Dataset excerpts
· · · ·

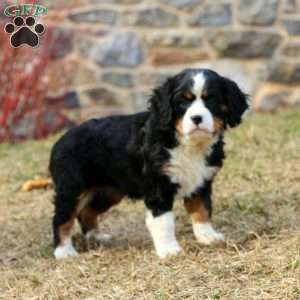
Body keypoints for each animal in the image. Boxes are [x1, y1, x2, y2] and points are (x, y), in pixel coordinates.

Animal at [49, 68, 248, 258]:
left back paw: (96, 237)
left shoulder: (201, 181)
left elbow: (202, 210)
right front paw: (169, 250)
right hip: (72, 189)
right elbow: (164, 221)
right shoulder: (158, 186)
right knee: (62, 218)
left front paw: (207, 236)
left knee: (87, 212)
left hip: (108, 191)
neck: (186, 143)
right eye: (183, 102)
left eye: (211, 100)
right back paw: (64, 251)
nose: (197, 118)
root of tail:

· · · ·

_WHAT THE TASK REQUIRES:_
Each line of the records that contains the string "left" must be copied.

_REPLY TO THE EXERCISE:_
left back paw: (96, 237)
left shoulder: (201, 181)
left elbow: (202, 210)
left front paw: (207, 236)
left knee: (87, 212)
left hip: (108, 191)
left eye: (211, 100)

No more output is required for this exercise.